Ende in Heidelberg
Iván Pérez tritt ab
Zwei Stühle auf der Bühne. Am linken Rand im Hintergrund noch ein großes Pult und auf der Rückwand eine Projektion. Sie zeigt einen blauen Himmel mit weißen, luftig bewegten Wolken. Martina Hefter und Patrice Lipeb betreten die Bühne als Forschende, die ihre Umgebung erkunden. Sie führen ihre Arme über das Wolkenbild und ergänzen den Himmel mit ihren Körpern. Doch bald sitzen sie auf den Stühlen und atmen – ein und aus, ein und aus.

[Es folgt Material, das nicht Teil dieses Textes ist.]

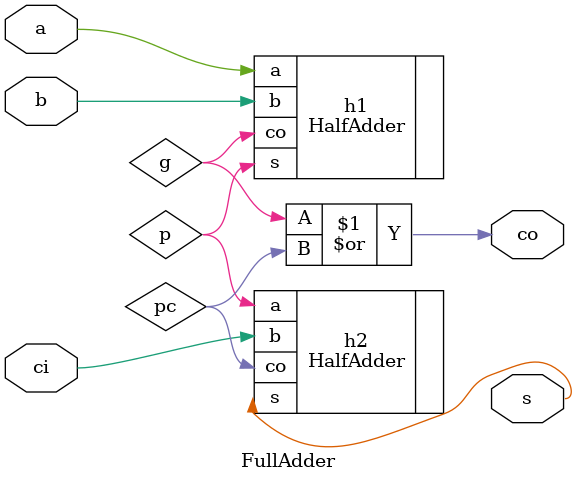
<source format=v>
`timescale 1ns / 1ps
module FullAdder(
    input a,
    input b,
    input ci,
    output s,
    output co
    );

    wire g, p, pc;
    
    HalfAdder h1(.a(a), .b(b), .s(p), .co(g));
    HalfAdder h2(.a(p), .b(ci), .s(s), .co(pc));
    
    assign co = g | pc;

endmodule

</source>
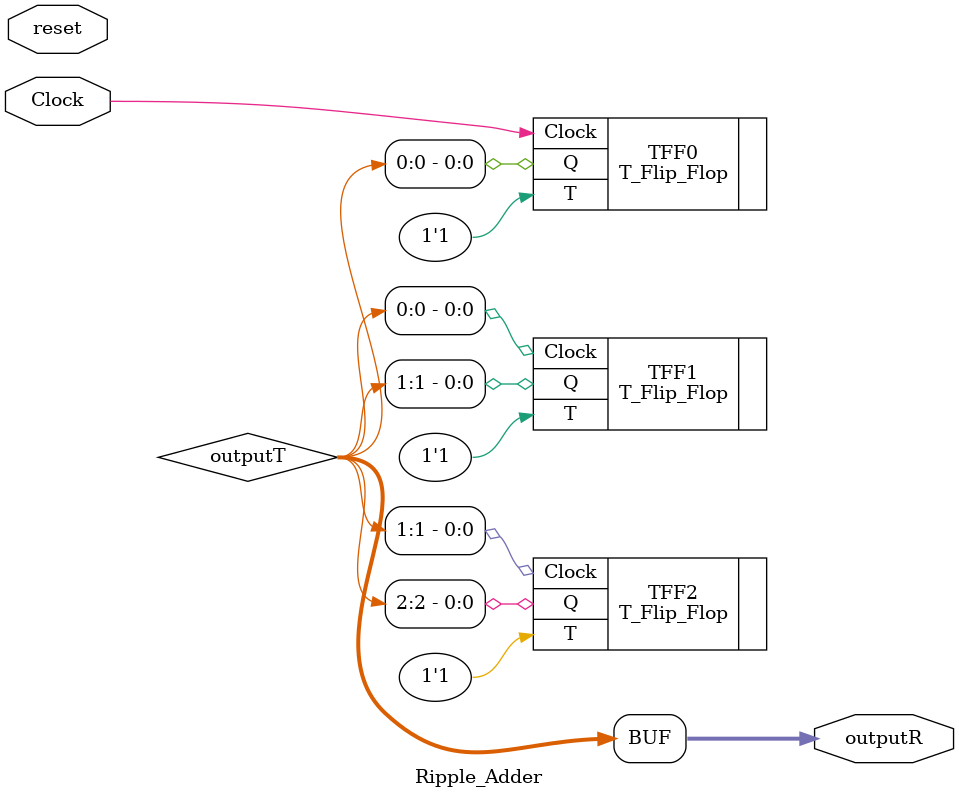
<source format=v>
module Ripple_Adder(
    input reset, Clock, 
    output [2:0] outputR
);
    wire [2:0] outputT;
    
    T_Flip_Flop TFF0(
        .T(1'b1), 
        .Clock(Clock),
        .Q(outputT[0])
    );
    
    T_Flip_Flop TFF1(
        .T(1'b1), 
        .Clock(outputT[0]),
        .Q(outputT[1])
    );
    
    T_Flip_Flop TFF2(
        .T(1'b1), 
        .Clock(outputT[1]),
        .Q(outputT[2])
    );
    
    assign outputR = outputT;
    
endmodule

</source>
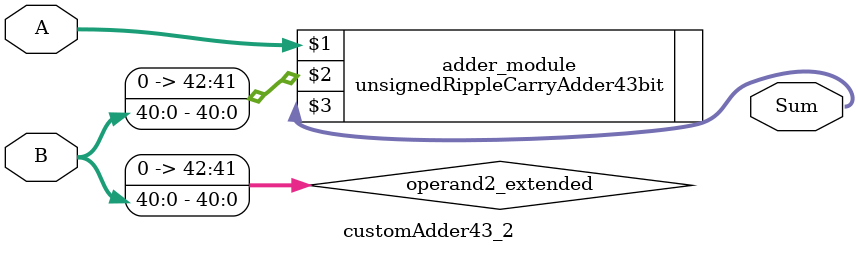
<source format=v>
module customAdder43_2(
                        input [42 : 0] A,
                        input [40 : 0] B,
                        
                        output [43 : 0] Sum
                );

        wire [42 : 0] operand2_extended;
        
        assign operand2_extended =  {2'b0, B};
        
        unsignedRippleCarryAdder43bit adder_module(
            A,
            operand2_extended,
            Sum
        );
        
        endmodule
        
</source>
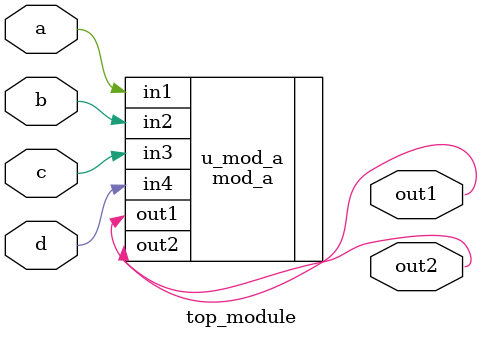
<source format=v>
module top_module ( 
    input a, 
    input b, 
    input c,
    input d,
    output out1,
    output out2
);

    mod_a u_mod_a (
        .out1(out1), 
        .out2(out2), 
        .in1(a), 
        .in2(b), 
        .in3(c), 
        .in4(d)
    );

endmodule
</source>
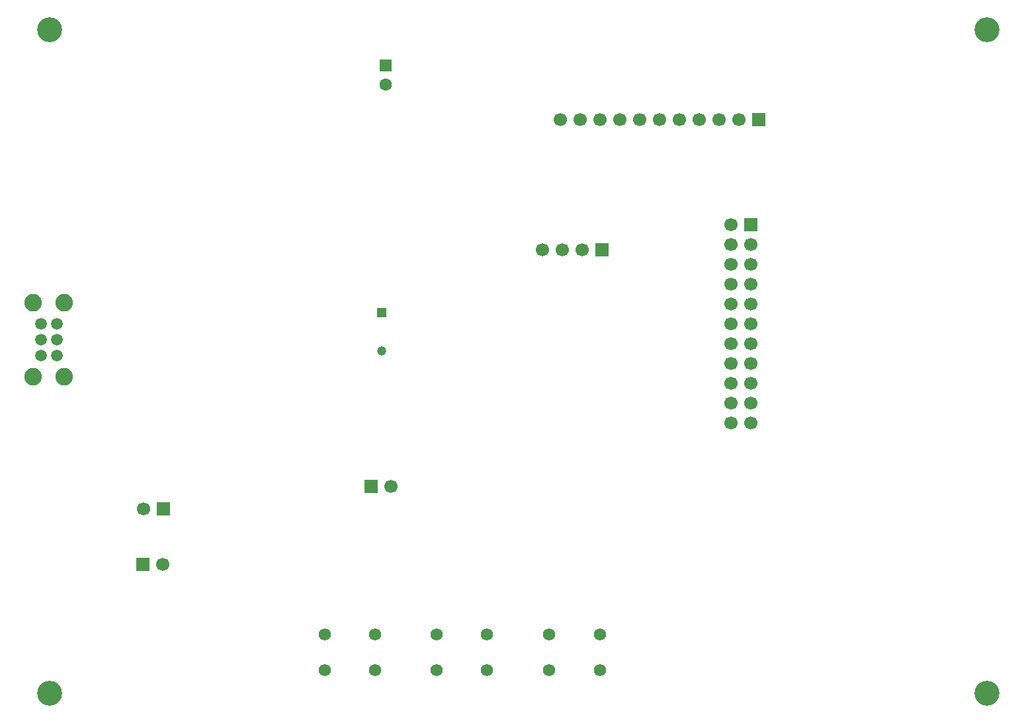
<source format=gbs>
G04 #@! TF.GenerationSoftware,KiCad,Pcbnew,9.0.5*
G04 #@! TF.CreationDate,2025-10-18T23:40:24+02:00*
G04 #@! TF.ProjectId,fotoaparat,666f746f-6170-4617-9261-742e6b696361,rev?*
G04 #@! TF.SameCoordinates,Original*
G04 #@! TF.FileFunction,Soldermask,Bot*
G04 #@! TF.FilePolarity,Negative*
%FSLAX46Y46*%
G04 Gerber Fmt 4.6, Leading zero omitted, Abs format (unit mm)*
G04 Created by KiCad (PCBNEW 9.0.5) date 2025-10-18 23:40:24*
%MOMM*%
%LPD*%
G01*
G04 APERTURE LIST*
G04 Aperture macros list*
%AMRoundRect*
0 Rectangle with rounded corners*
0 $1 Rounding radius*
0 $2 $3 $4 $5 $6 $7 $8 $9 X,Y pos of 4 corners*
0 Add a 4 corners polygon primitive as box body*
4,1,4,$2,$3,$4,$5,$6,$7,$8,$9,$2,$3,0*
0 Add four circle primitives for the rounded corners*
1,1,$1+$1,$2,$3*
1,1,$1+$1,$4,$5*
1,1,$1+$1,$6,$7*
1,1,$1+$1,$8,$9*
0 Add four rect primitives between the rounded corners*
20,1,$1+$1,$2,$3,$4,$5,0*
20,1,$1+$1,$4,$5,$6,$7,0*
20,1,$1+$1,$6,$7,$8,$9,0*
20,1,$1+$1,$8,$9,$2,$3,0*%
G04 Aperture macros list end*
%ADD10RoundRect,0.250000X-0.550000X0.550000X-0.550000X-0.550000X0.550000X-0.550000X0.550000X0.550000X0*%
%ADD11C,1.600000*%
%ADD12C,1.575000*%
%ADD13R,1.700000X1.700000*%
%ADD14C,1.700000*%
%ADD15C,3.200000*%
%ADD16R,1.192000X1.192000*%
%ADD17C,1.192000*%
%ADD18C,1.500000*%
%ADD19C,2.250000*%
G04 APERTURE END LIST*
D10*
X128050000Y-64544887D03*
D11*
X128050000Y-67044887D03*
D12*
X120200000Y-137500000D03*
X120200000Y-142000000D03*
X126700000Y-137500000D03*
X126700000Y-142000000D03*
D13*
X96900000Y-128500000D03*
D14*
X99440000Y-128500000D03*
D13*
X99540000Y-121400000D03*
D14*
X97000000Y-121400000D03*
D13*
X155680000Y-88200000D03*
D14*
X153140000Y-88200000D03*
X150600000Y-88200000D03*
X148060000Y-88200000D03*
D15*
X205000000Y-145000000D03*
X205000000Y-60000000D03*
D13*
X174740000Y-84925000D03*
D14*
X172200000Y-84925000D03*
X174740000Y-87465000D03*
X172200000Y-87465000D03*
X174740000Y-90005000D03*
X172200000Y-90005000D03*
X174740000Y-92545000D03*
X172200000Y-92545000D03*
X174740000Y-95085000D03*
X172200000Y-95085000D03*
X174740000Y-97625000D03*
X172200000Y-97625000D03*
X174740000Y-100165000D03*
X172200000Y-100165000D03*
X174740000Y-102705000D03*
X172200000Y-102705000D03*
X174740000Y-105245000D03*
X172200000Y-105245000D03*
X174740000Y-107785000D03*
X172200000Y-107785000D03*
X174740000Y-110325000D03*
X172200000Y-110325000D03*
D15*
X85000000Y-145000000D03*
D13*
X175775000Y-71500000D03*
D14*
X173235000Y-71500000D03*
X170695000Y-71500000D03*
X168155000Y-71500000D03*
X165615000Y-71500000D03*
X163075000Y-71500000D03*
X160535000Y-71500000D03*
X157995000Y-71500000D03*
X155455000Y-71500000D03*
X152915000Y-71500000D03*
X150375000Y-71500000D03*
D13*
X126160000Y-118500000D03*
D14*
X128700000Y-118500000D03*
D16*
X127500000Y-96260000D03*
D17*
X127500000Y-101140000D03*
D15*
X85000000Y-60000000D03*
D18*
X83900000Y-101700000D03*
X83900000Y-99700000D03*
X83900000Y-97700000D03*
X85900000Y-101700000D03*
X85900000Y-99700000D03*
X85900000Y-97700000D03*
D19*
X82900000Y-104450000D03*
X86900000Y-104450000D03*
X86900000Y-94950000D03*
X82900000Y-94950000D03*
D12*
X148931000Y-137500000D03*
X148931000Y-142000000D03*
X155431000Y-137500000D03*
X155431000Y-142000000D03*
X134500000Y-137500000D03*
X134500000Y-142000000D03*
X141000000Y-137500000D03*
X141000000Y-142000000D03*
M02*

</source>
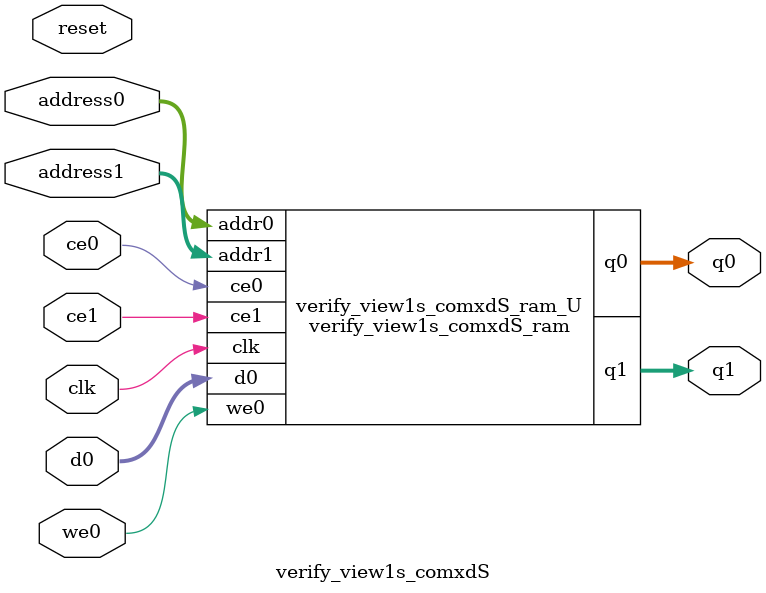
<source format=v>
`timescale 1 ns / 1 ps
module verify_view1s_comxdS_ram (addr0, ce0, d0, we0, q0, addr1, ce1, q1,  clk);

parameter DWIDTH = 8;
parameter AWIDTH = 15;
parameter MEM_SIZE = 16425;

input[AWIDTH-1:0] addr0;
input ce0;
input[DWIDTH-1:0] d0;
input we0;
output reg[DWIDTH-1:0] q0;
input[AWIDTH-1:0] addr1;
input ce1;
output reg[DWIDTH-1:0] q1;
input clk;

(* ram_style = "block" *)reg [DWIDTH-1:0] ram[0:MEM_SIZE-1];




always @(posedge clk)  
begin 
    if (ce0) begin
        if (we0) 
            ram[addr0] <= d0; 
        q0 <= ram[addr0];
    end
end


always @(posedge clk)  
begin 
    if (ce1) begin
        q1 <= ram[addr1];
    end
end


endmodule

`timescale 1 ns / 1 ps
module verify_view1s_comxdS(
    reset,
    clk,
    address0,
    ce0,
    we0,
    d0,
    q0,
    address1,
    ce1,
    q1);

parameter DataWidth = 32'd8;
parameter AddressRange = 32'd16425;
parameter AddressWidth = 32'd15;
input reset;
input clk;
input[AddressWidth - 1:0] address0;
input ce0;
input we0;
input[DataWidth - 1:0] d0;
output[DataWidth - 1:0] q0;
input[AddressWidth - 1:0] address1;
input ce1;
output[DataWidth - 1:0] q1;



verify_view1s_comxdS_ram verify_view1s_comxdS_ram_U(
    .clk( clk ),
    .addr0( address0 ),
    .ce0( ce0 ),
    .we0( we0 ),
    .d0( d0 ),
    .q0( q0 ),
    .addr1( address1 ),
    .ce1( ce1 ),
    .q1( q1 ));

endmodule


</source>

Damit beginnt die Performance „Hey guten Morgen, wie geht es dir?“ zu dem gleichnamigen Roman von Martina Hefter, der letztes Jahr den Deutschen Buchpreis gewonnen hat. Auf der feeLit, dem Internationalen Literaturfestival Heidelberg, wird aus der Lesung ein Gesamtkunstwerk. Denn die Autorin Hefter ist auch Tänzerin, und ihr künstlerischer Partner Lipeb ist Musiker. Zusammen lassen sie gesprochene Textstellen aus dem Roman „Hey guten Morgen, wie geht es dir?“ einfließen in ein Kunstwerk aus Sound, Text, Bewegung und Bildern.
„Wenn man jeden Tag eine schlechte Nachricht hört, sollte man auch über das Licht nachdenken“, sagt die künstlerische Leiterin der feeLit, Jagoda Marinić, zur Einführung der Performance „Hey guten Morgen, wie geht es dir?“. Damit spielt sie auf das Motto des Literaturfestivals an, das dem Song „Anthem“ von Leonard Cohen entnommen ist: „that’s how the light gets in“. In der Hymne singt Cohen vom Riss, der allem innewohnt und deswegen das Licht durchlassen kann. Marinić gelingt mit dem Verweis eine passende Überleitung zu Hefters Performance und Text, erzählt doch ihr Roman von einer schlaflosen weiblichen Figur mit Namen Juno, die es täglich zum Tanztraining zieht. Zugleich aber pflegt sie ihren kranken Mann Jupiter, der sich immer weniger bewegen kann. In der Nacht jedoch findet Juno im Internet beim Chat mit Heiratsschwindlern eine Welt voller Lügen. Sie erlauben ihr die Freiheit mit allen möglichen Identitäten und Lebensentwürfen zu spielen.
Magier am Soundpult
Inzwischen steht der Musiker Lipeb am Soundpult wie ein Magier, der seinem elektronischen Klangraum mit allerlei Geräusch-Objekten ein komplexes Muster verleiht. Hefter beugt sich derweil tänzerisch zum Mikrofon und liest aus ihrem Buch: „Zoom auf den Rücken einer Person, auf ein großes Backpiece: >>Exploitation<<, eine geschwungene, etwas verschnörkelte Schrift, außenrum fliegen ein paar Krähen. Schnitt.“, so beginnt ihr Roman. Ausbeutung, jenes Wort auf dem Rücken, trifft vielleicht den Kern von Hefters Werk, der diesen Begriff von allen Seiten beleuchtet, den dunklen ebenso wie den hellen. Oder mit dem Motto des Festivals gesagt: Der Riss in den Beziehungen lässt immer das Licht durch.
Eine Wildbiene hat das Wolkenbild abgelöst, während Hefter mit ihren schlanken Armen und Beinen tänzerisch die Luft zwischen den Wörtern zerteilt und den Kling-Klangs, den raschelnden, ruckelnden, surrenden und dröhnenden Tönen Lipebs folgt. „Solange ich spiele, passiert nichts“, lautet einer der letzten Sätze des Romans. Das glaubt man sofort, denn die beiden Performer verstehen sich spielend und schöpfen daraus ihre Kunst.